La claridad parecía provenir del interior de las bodegas y Max siguió aquel rastro que revelaba el fantasmal espectáculo del buque hundido y lo hacía aparecer como una macabra catacumba submarina. Recorrió un pasillo en el que jirones de lona raída flotaban suspendidos como medusas. En el extremo del corredor Max distinguió una compuerta semiabierta, tras la cual parecía ocultarse la fuente de aquella luz. Ignorando las repulsivas caricias de la lona podrida sobre su piel, asió la manilla de la compuerta y tiró con toda la fuerza que fue capaz de reunir.

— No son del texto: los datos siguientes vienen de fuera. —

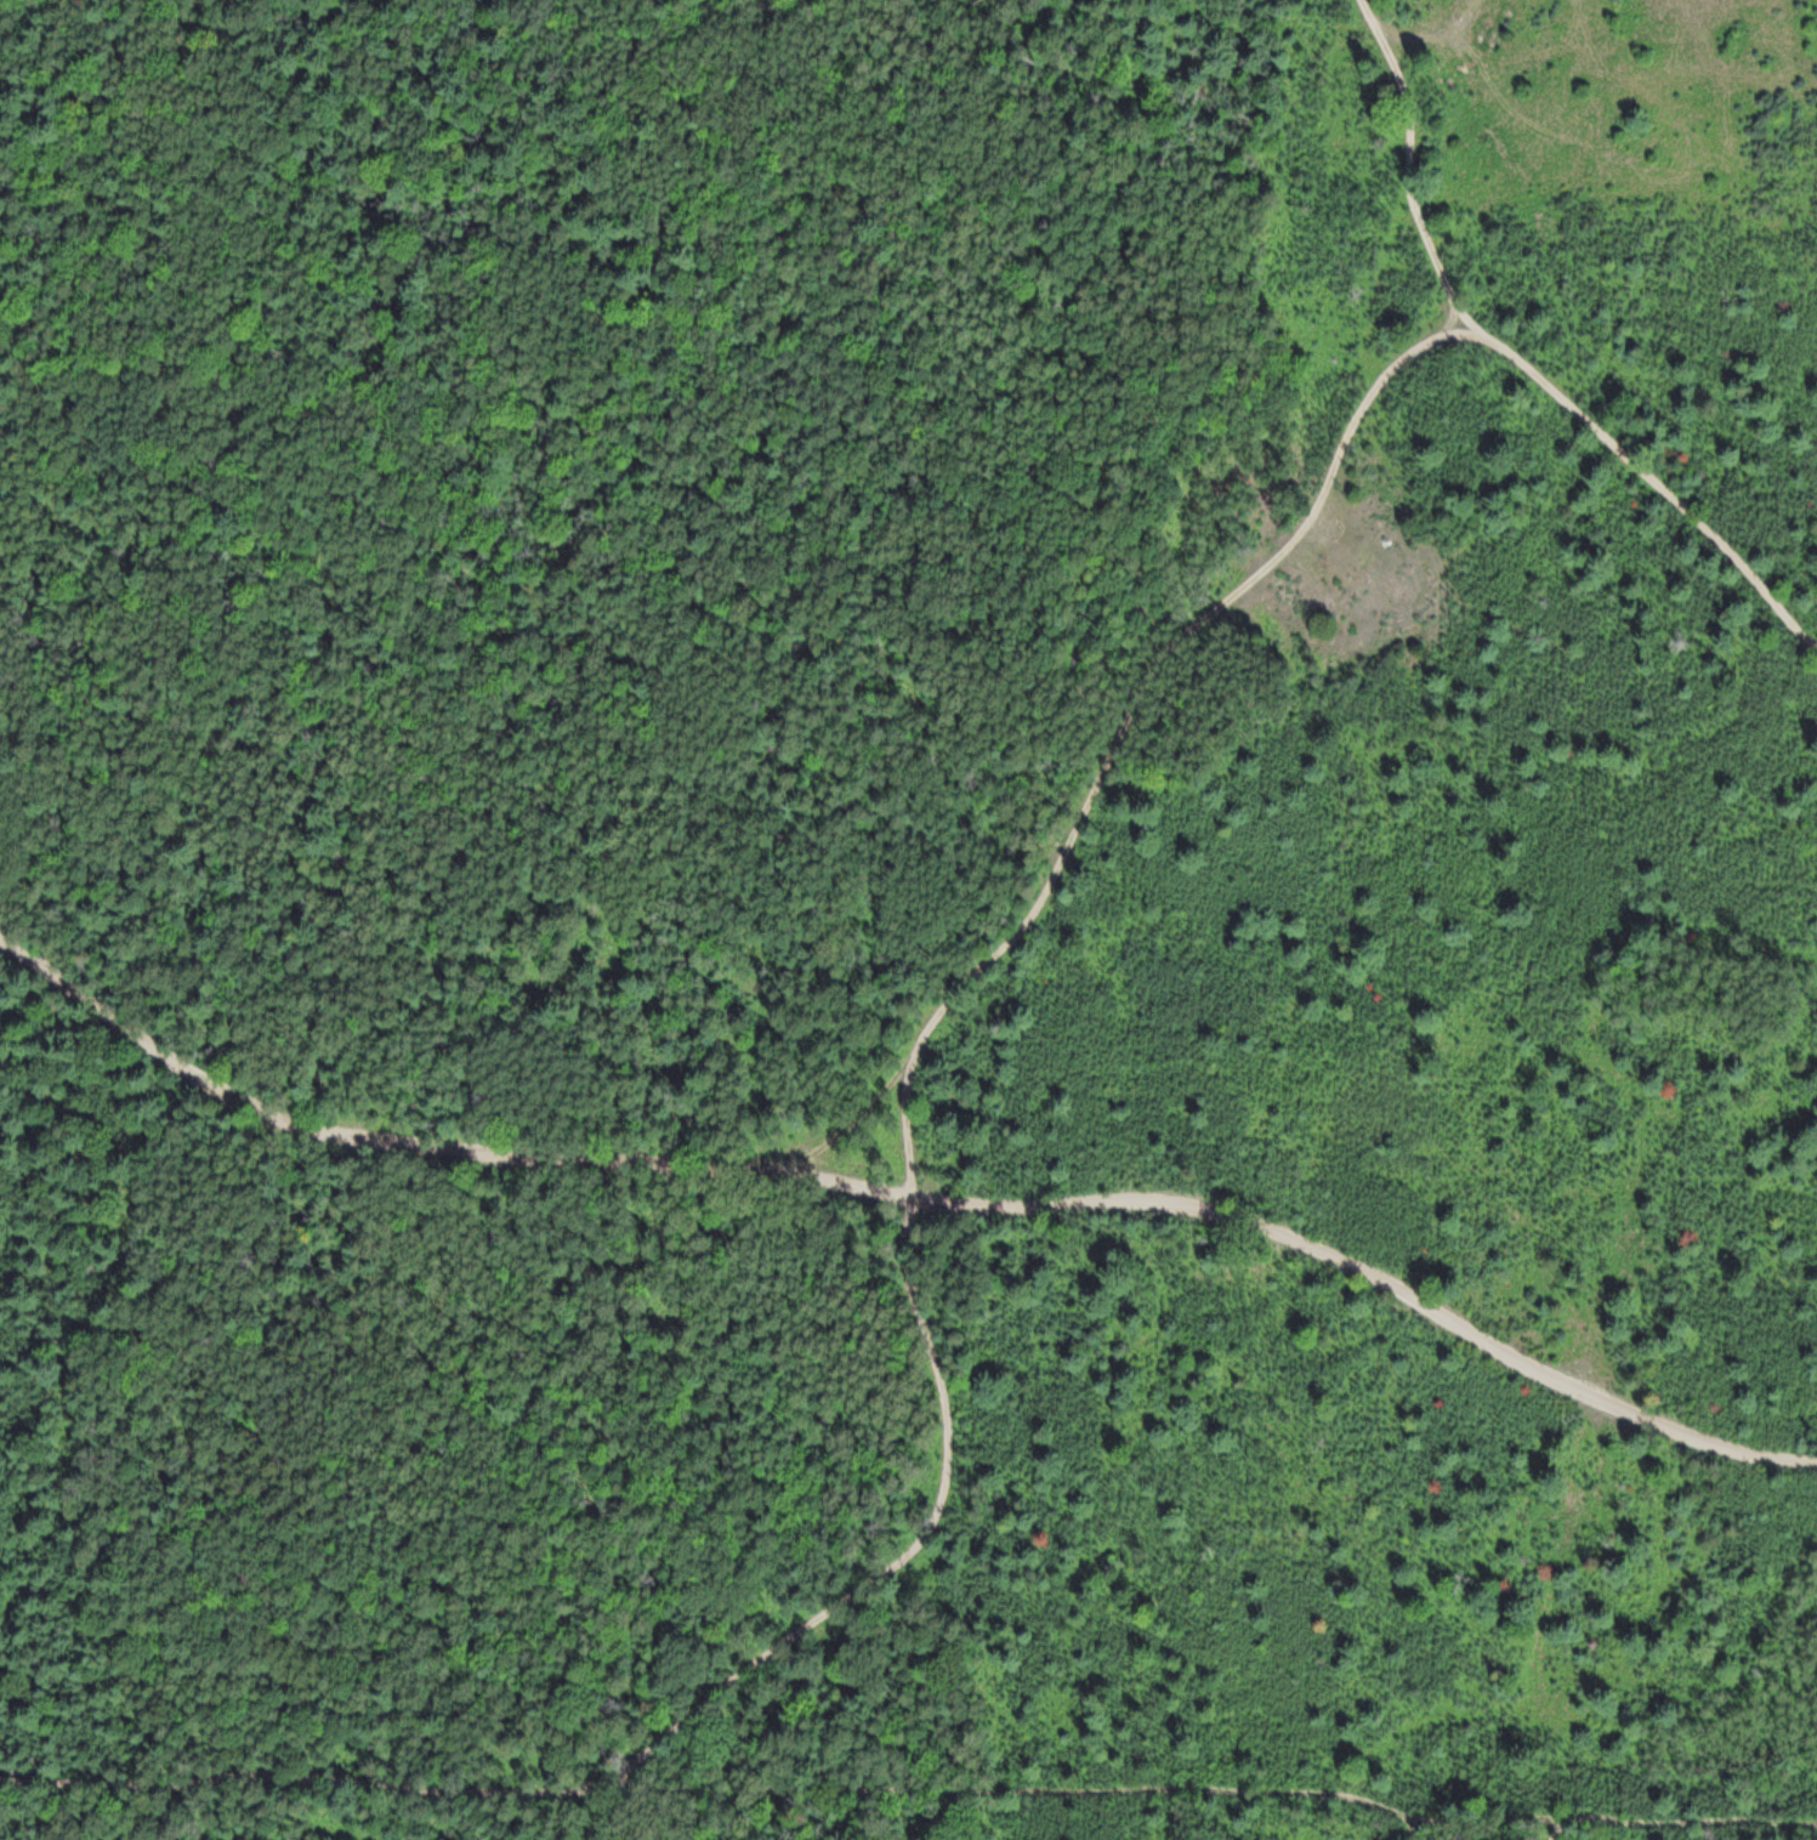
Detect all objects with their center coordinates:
road: (1520, 363)
road: (1131, 718)
road: (859, 1123)
road: (911, 1195)
road: (910, 1792)

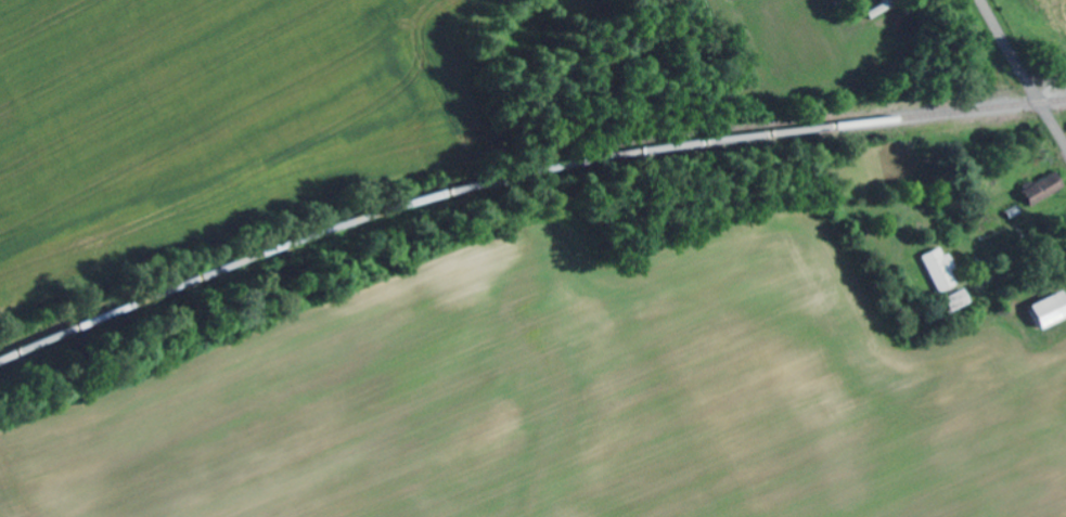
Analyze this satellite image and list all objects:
road: (1023, 72)
railway: (518, 172)
building: (1044, 189)
building: (942, 269)
building: (1051, 310)

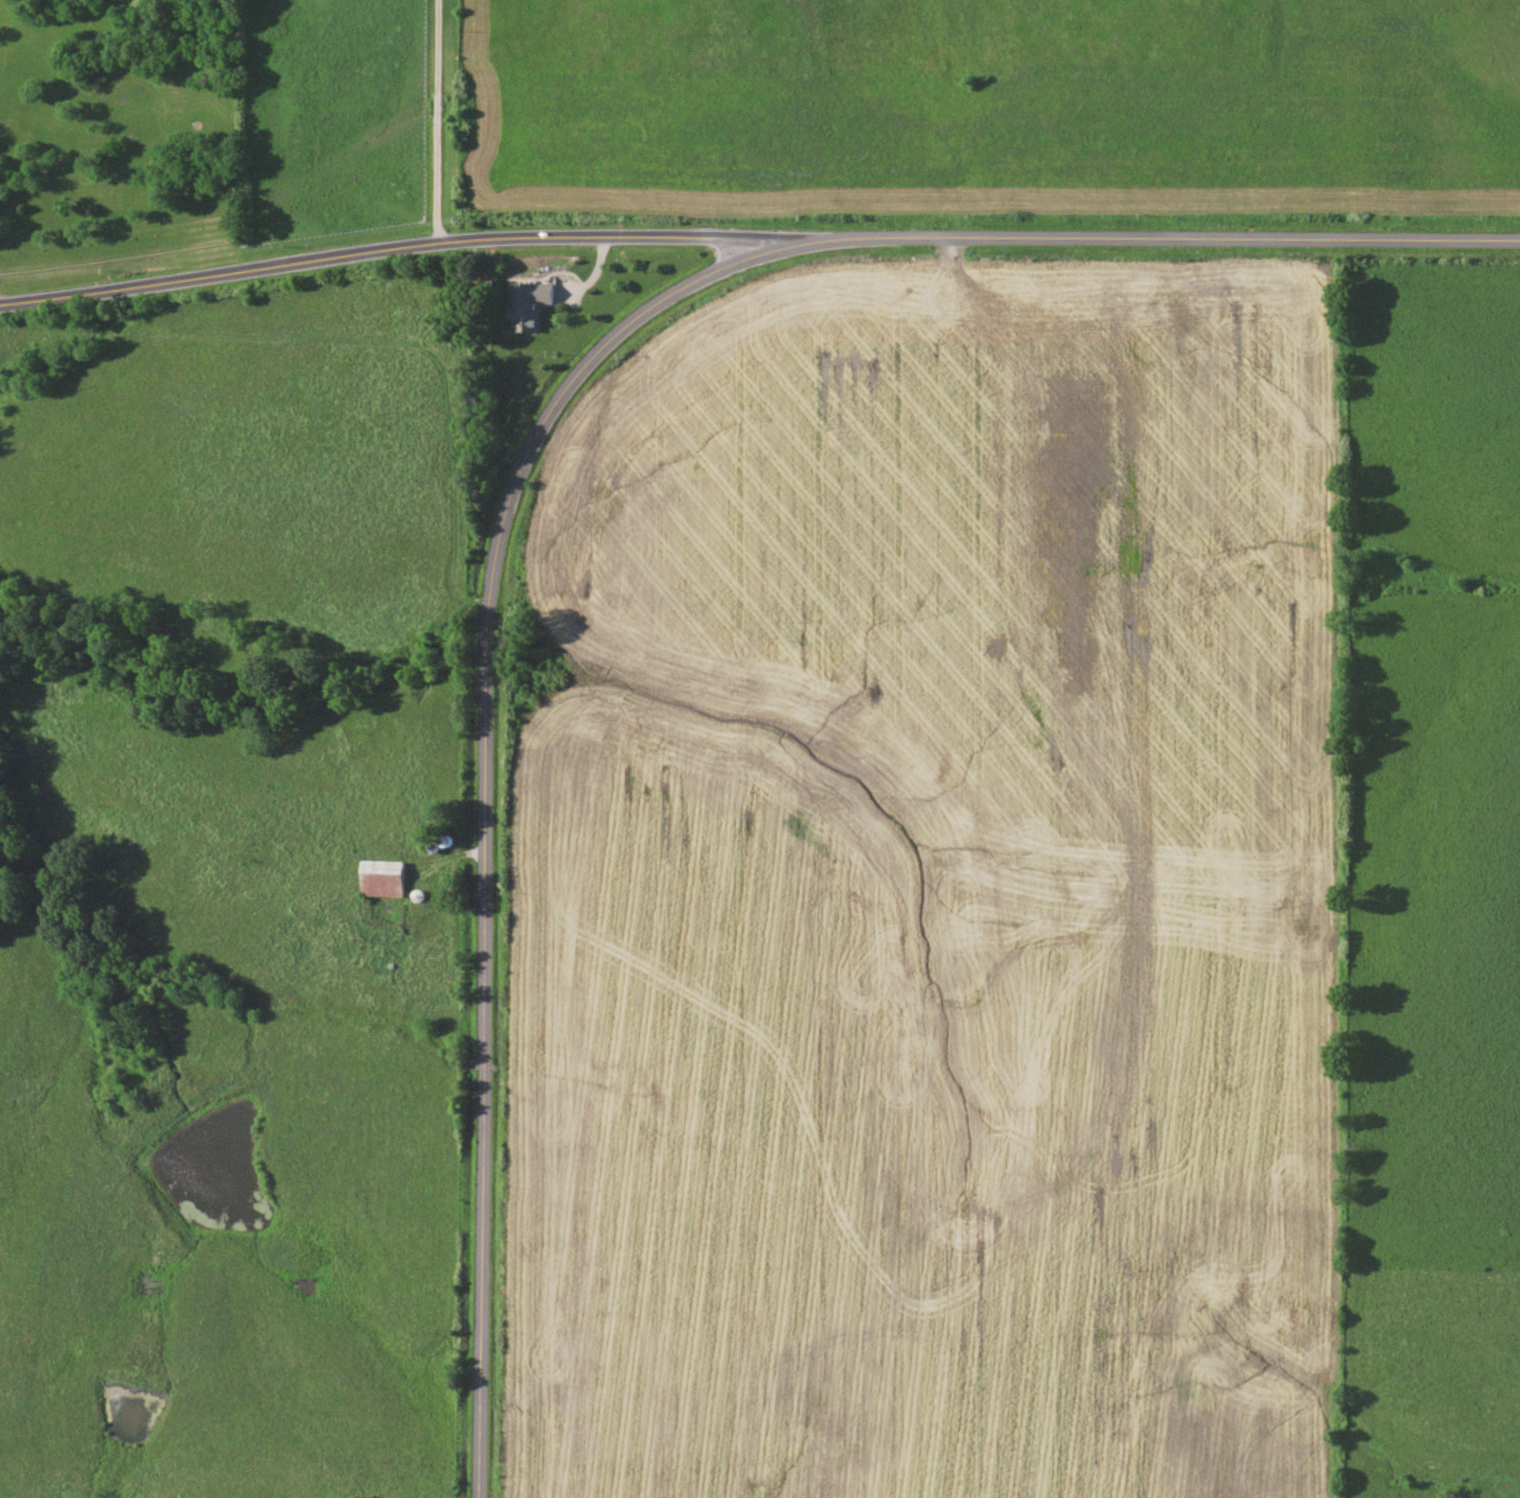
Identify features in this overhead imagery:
road: (438, 121)
road: (1159, 238)
road: (398, 247)
park: (469, 301)
building: (530, 304)
road: (488, 797)
building: (386, 878)

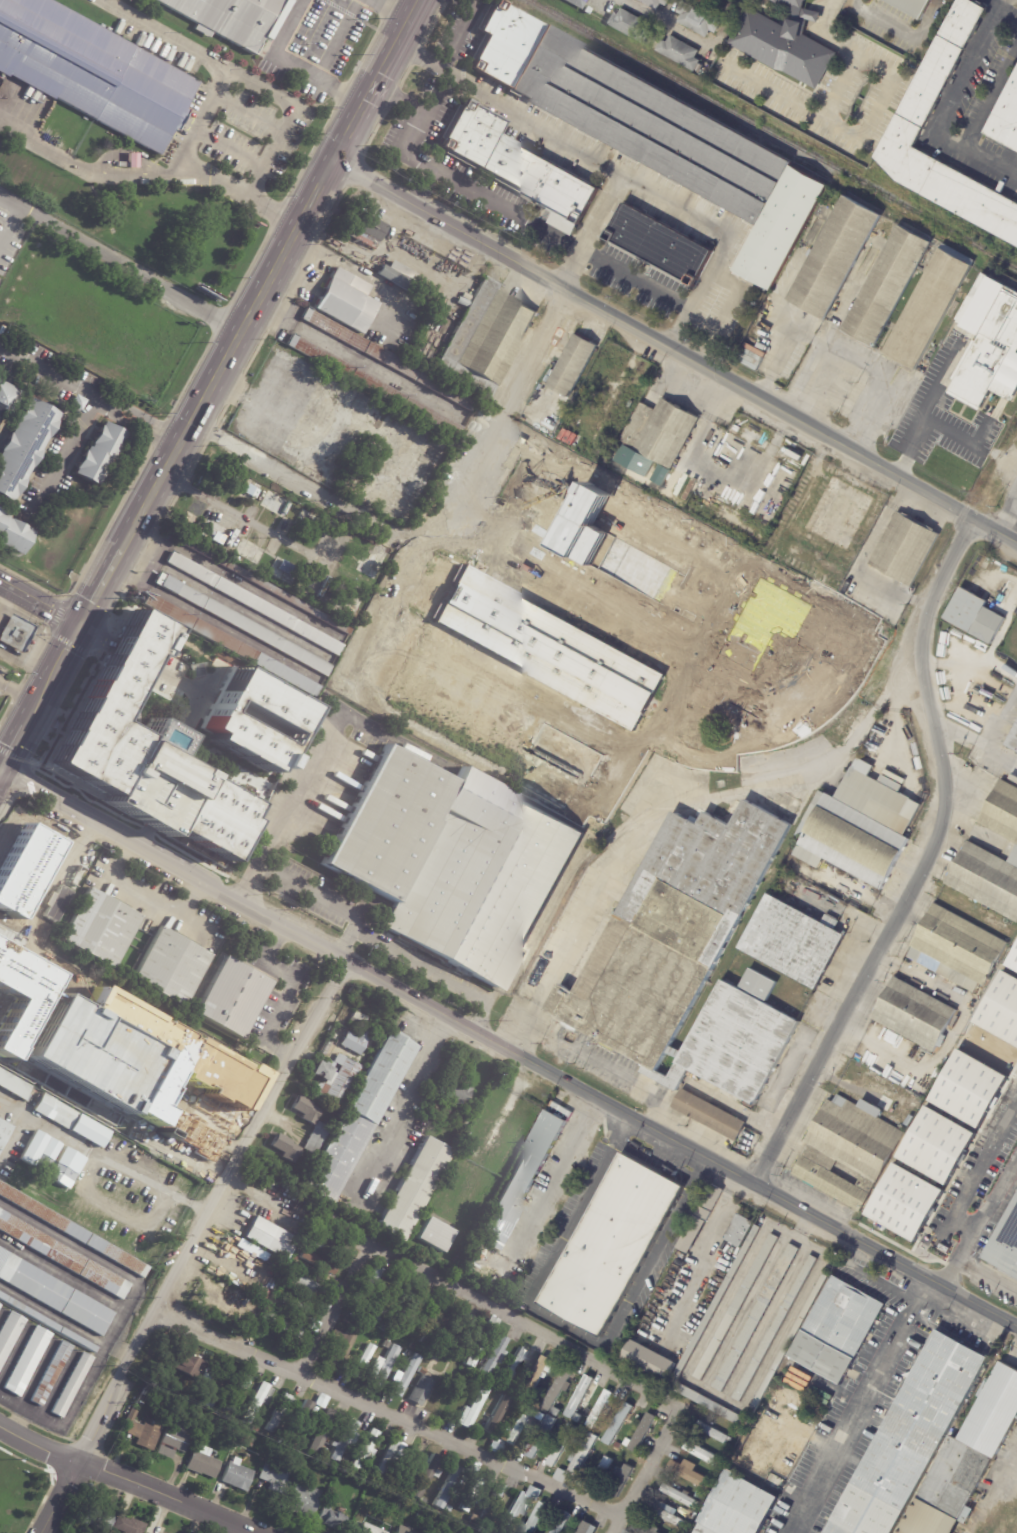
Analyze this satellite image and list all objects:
road: (1016, 0)
building: (579, 3)
building: (656, 3)
building: (913, 6)
road: (393, 9)
road: (412, 9)
building: (237, 18)
building: (696, 18)
road: (1006, 19)
road: (663, 22)
building: (630, 24)
road: (459, 32)
road: (338, 41)
building: (785, 42)
building: (680, 52)
road: (288, 66)
building: (700, 69)
building: (94, 70)
building: (934, 77)
road: (840, 89)
road: (209, 109)
road: (943, 112)
building: (57, 118)
building: (1008, 118)
road: (299, 120)
road: (870, 123)
building: (52, 126)
road: (548, 131)
building: (49, 133)
building: (654, 133)
railway: (771, 134)
building: (133, 158)
building: (515, 168)
road: (86, 169)
road: (453, 177)
building: (367, 225)
road: (12, 234)
building: (657, 247)
road: (398, 252)
building: (829, 260)
road: (121, 263)
road: (346, 265)
road: (576, 274)
building: (397, 277)
road: (637, 282)
building: (881, 287)
road: (697, 292)
building: (343, 300)
building: (921, 311)
road: (245, 321)
building: (485, 340)
building: (990, 344)
road: (674, 352)
road: (682, 352)
building: (752, 355)
road: (358, 359)
road: (767, 378)
building: (566, 383)
building: (375, 385)
railway: (212, 392)
road: (841, 393)
building: (9, 399)
building: (79, 401)
building: (366, 403)
road: (93, 404)
road: (138, 420)
building: (659, 431)
road: (913, 433)
building: (352, 438)
road: (956, 438)
building: (24, 445)
building: (379, 450)
building: (100, 452)
building: (335, 452)
building: (370, 469)
building: (326, 470)
road: (310, 489)
road: (1011, 493)
road: (622, 497)
road: (1001, 513)
road: (241, 516)
building: (806, 529)
building: (13, 533)
building: (286, 537)
building: (904, 549)
road: (428, 560)
parking lot: (688, 570)
building: (266, 586)
building: (531, 594)
road: (41, 602)
building: (255, 604)
building: (975, 616)
building: (582, 621)
traffic signals: (82, 624)
building: (243, 624)
building: (16, 634)
building: (231, 644)
building: (545, 649)
road: (61, 659)
building: (735, 683)
road: (18, 695)
building: (711, 717)
building: (882, 718)
building: (841, 731)
building: (267, 732)
road: (20, 733)
building: (1013, 740)
building: (156, 768)
traffic signals: (0, 771)
building: (1013, 778)
road: (668, 796)
building: (750, 798)
building: (1002, 810)
road: (284, 816)
road: (935, 817)
building: (858, 824)
building: (460, 858)
building: (85, 868)
building: (67, 869)
building: (987, 878)
road: (148, 892)
road: (196, 921)
building: (101, 928)
road: (346, 940)
building: (792, 940)
road: (383, 942)
building: (958, 947)
building: (687, 959)
building: (1013, 961)
building: (172, 965)
road: (289, 990)
building: (233, 997)
building: (1001, 1008)
building: (914, 1014)
building: (152, 1016)
building: (359, 1016)
building: (975, 1039)
road: (506, 1049)
building: (343, 1066)
building: (14, 1086)
building: (969, 1088)
building: (459, 1093)
road: (402, 1099)
building: (569, 1105)
building: (307, 1109)
building: (59, 1112)
building: (708, 1115)
building: (359, 1116)
building: (460, 1117)
building: (128, 1121)
building: (911, 1121)
building: (88, 1124)
building: (4, 1131)
building: (199, 1134)
building: (316, 1137)
road: (14, 1138)
building: (937, 1145)
building: (286, 1147)
building: (849, 1151)
building: (47, 1163)
road: (119, 1163)
road: (976, 1173)
road: (552, 1175)
building: (519, 1183)
building: (414, 1189)
building: (346, 1194)
building: (906, 1202)
road: (211, 1210)
building: (701, 1218)
road: (981, 1219)
building: (343, 1222)
building: (741, 1230)
building: (72, 1231)
building: (436, 1234)
building: (272, 1237)
building: (313, 1243)
building: (331, 1243)
building: (1005, 1243)
building: (613, 1245)
road: (703, 1251)
building: (63, 1256)
building: (294, 1259)
building: (529, 1260)
building: (319, 1263)
road: (988, 1273)
building: (234, 1277)
building: (287, 1283)
building: (369, 1287)
building: (310, 1288)
building: (54, 1293)
building: (388, 1298)
building: (0, 1305)
building: (296, 1305)
building: (371, 1306)
building: (409, 1306)
building: (736, 1307)
road: (332, 1311)
road: (744, 1311)
road: (54, 1314)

La compuerta daba a uno de los depósitos principales de la bodega. En el centro, Roland luchaba por zafarse del abrazo de aquella criatura de agua que ahora había adoptado la forma del payaso del jardín de estatuas. La luz que Max había visto emanaba de sus ojos crueles y desproporcionadamente grandes para su rostro. Max irrumpió en el interior de la bodega y la criatura alzó la cabeza y le miró. Max sintió el impulso instintivo de huir a toda prisa, pero la visión de su amigo atrapado le obligó a enfrentarse a aquella mirada de rabia enloquecida. La criatura cambió de rostro y Max reconoció al ángel de piedra del cementerio local.